Constraints on coronal turbulence models from source sizes of noise storms at 327 MHz

Abstract

[1] We seek to reconcile observations of small source sizes in the solar corona at 327 MHz with predictions of scattering models that incorporate refractive index effects, inner scale effects, and a spherically diverging wavefront. We use an empirical prescription for the turbulence amplitude CN2(R) based on very long baseline interferometry observations by Spangler et al. of compact radio sources against the solar wind for heliocentric distances R ≈ 10–50 R⊙. We use the Coles and Harmon model for the inner scale li(R), which is presumed to arise from cyclotron damping. In view of the prevalent uncertainty in the power law index that characterizes solar wind turbulence at various heliocentric distances, we retain this index as a free parameter.

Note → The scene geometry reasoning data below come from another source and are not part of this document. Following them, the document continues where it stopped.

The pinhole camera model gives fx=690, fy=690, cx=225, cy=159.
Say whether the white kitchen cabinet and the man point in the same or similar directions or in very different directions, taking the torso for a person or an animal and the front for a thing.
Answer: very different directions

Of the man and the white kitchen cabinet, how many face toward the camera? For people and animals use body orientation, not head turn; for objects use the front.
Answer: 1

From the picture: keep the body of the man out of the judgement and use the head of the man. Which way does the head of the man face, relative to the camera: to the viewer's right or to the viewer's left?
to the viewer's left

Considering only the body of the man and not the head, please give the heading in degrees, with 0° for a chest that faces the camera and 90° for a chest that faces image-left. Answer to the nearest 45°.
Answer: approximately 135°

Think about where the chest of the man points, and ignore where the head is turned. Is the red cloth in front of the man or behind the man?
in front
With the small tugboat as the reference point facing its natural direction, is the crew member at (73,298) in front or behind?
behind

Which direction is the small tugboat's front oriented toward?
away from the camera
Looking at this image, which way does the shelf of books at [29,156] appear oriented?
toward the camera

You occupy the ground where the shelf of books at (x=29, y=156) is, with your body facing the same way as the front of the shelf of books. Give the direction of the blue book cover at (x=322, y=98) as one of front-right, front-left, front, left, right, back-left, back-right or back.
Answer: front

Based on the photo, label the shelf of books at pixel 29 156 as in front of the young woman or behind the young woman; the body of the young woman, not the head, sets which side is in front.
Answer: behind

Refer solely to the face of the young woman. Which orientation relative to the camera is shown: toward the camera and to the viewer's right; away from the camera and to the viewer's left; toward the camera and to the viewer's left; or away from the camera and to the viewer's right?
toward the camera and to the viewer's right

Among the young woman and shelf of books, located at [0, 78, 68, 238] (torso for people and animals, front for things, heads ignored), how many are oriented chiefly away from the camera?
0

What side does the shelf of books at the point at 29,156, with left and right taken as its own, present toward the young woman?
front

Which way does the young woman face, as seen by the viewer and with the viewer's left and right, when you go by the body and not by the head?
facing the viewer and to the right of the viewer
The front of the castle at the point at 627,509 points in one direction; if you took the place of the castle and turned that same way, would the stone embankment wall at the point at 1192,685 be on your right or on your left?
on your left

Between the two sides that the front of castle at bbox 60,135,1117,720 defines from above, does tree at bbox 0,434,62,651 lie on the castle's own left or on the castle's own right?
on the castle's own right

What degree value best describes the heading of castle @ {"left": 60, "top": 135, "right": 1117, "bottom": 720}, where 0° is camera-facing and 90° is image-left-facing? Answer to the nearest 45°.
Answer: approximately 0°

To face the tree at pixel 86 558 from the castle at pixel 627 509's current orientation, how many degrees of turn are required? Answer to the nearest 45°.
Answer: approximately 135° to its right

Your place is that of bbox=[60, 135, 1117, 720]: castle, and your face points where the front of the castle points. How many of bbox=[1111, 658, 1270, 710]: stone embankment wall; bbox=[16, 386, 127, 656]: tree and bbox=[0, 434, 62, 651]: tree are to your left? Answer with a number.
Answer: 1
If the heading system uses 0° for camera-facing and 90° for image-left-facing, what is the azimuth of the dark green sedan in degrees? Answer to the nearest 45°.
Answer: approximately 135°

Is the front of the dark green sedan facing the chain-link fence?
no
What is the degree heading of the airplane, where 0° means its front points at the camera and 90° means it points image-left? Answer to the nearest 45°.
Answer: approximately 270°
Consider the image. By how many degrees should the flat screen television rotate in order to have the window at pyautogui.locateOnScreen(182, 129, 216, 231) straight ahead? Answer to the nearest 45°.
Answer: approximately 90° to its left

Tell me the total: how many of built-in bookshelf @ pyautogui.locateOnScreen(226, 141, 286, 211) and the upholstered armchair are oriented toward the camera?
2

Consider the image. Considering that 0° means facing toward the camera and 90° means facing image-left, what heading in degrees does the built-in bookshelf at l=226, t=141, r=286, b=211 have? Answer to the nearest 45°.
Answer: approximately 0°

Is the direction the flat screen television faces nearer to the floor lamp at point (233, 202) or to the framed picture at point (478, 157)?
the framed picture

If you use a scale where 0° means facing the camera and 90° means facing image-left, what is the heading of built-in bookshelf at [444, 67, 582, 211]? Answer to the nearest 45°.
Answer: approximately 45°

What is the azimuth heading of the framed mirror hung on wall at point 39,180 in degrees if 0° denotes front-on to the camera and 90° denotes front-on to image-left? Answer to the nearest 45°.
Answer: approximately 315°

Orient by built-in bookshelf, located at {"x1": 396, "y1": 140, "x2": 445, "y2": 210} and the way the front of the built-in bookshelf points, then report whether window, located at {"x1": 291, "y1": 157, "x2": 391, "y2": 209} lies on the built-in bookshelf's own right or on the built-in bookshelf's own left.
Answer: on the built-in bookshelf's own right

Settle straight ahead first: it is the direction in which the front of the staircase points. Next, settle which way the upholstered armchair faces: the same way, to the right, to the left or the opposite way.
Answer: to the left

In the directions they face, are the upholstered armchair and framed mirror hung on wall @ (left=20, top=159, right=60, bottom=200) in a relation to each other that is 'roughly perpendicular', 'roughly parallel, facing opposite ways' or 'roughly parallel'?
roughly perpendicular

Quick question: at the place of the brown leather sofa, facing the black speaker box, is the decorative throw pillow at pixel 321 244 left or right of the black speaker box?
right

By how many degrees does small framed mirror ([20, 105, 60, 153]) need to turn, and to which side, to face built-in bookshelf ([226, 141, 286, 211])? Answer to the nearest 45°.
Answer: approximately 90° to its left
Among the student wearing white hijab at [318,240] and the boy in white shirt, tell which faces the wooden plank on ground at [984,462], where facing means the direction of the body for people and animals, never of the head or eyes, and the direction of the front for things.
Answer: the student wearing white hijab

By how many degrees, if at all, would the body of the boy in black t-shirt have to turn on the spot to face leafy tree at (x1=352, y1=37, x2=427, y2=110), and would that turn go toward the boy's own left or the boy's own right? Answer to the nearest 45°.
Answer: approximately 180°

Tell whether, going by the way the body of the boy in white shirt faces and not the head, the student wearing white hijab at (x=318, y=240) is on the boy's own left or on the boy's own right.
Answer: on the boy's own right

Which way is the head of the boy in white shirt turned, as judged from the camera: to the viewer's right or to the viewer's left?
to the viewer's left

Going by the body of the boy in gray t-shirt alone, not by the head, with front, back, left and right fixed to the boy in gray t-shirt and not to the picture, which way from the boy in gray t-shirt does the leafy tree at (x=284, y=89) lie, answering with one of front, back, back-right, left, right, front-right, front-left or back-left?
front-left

We find that the inclusion of spherical divergence effects suppresses the predicted source size substantially. We also find that inner scale effects significantly reduce the predicted source size. An important general finding for solar sources is that the calculations substantially underpredict the observed source size. Three possible, nonexclusive, interpretations of this general result are proposed. First and simplest, future observations with better angular resolution will detect much smaller sources. Consistent with this, previous observations of small sources in the corona at metric wavelengths are limited by the instrument resolution. Second, the spatially varying level of turbulence CN2(R) is much larger in the inner corona than predicted by straightforward extrapolation sunward of the empirical prescription, which was based on observations between 10 and 50 R⊙. Either the functional form or the constant of proportionality could be different. Third, perhaps the inner scale is smaller than the model, leading to increased scattering. These results and interpretations are discussed and compared with earlier work.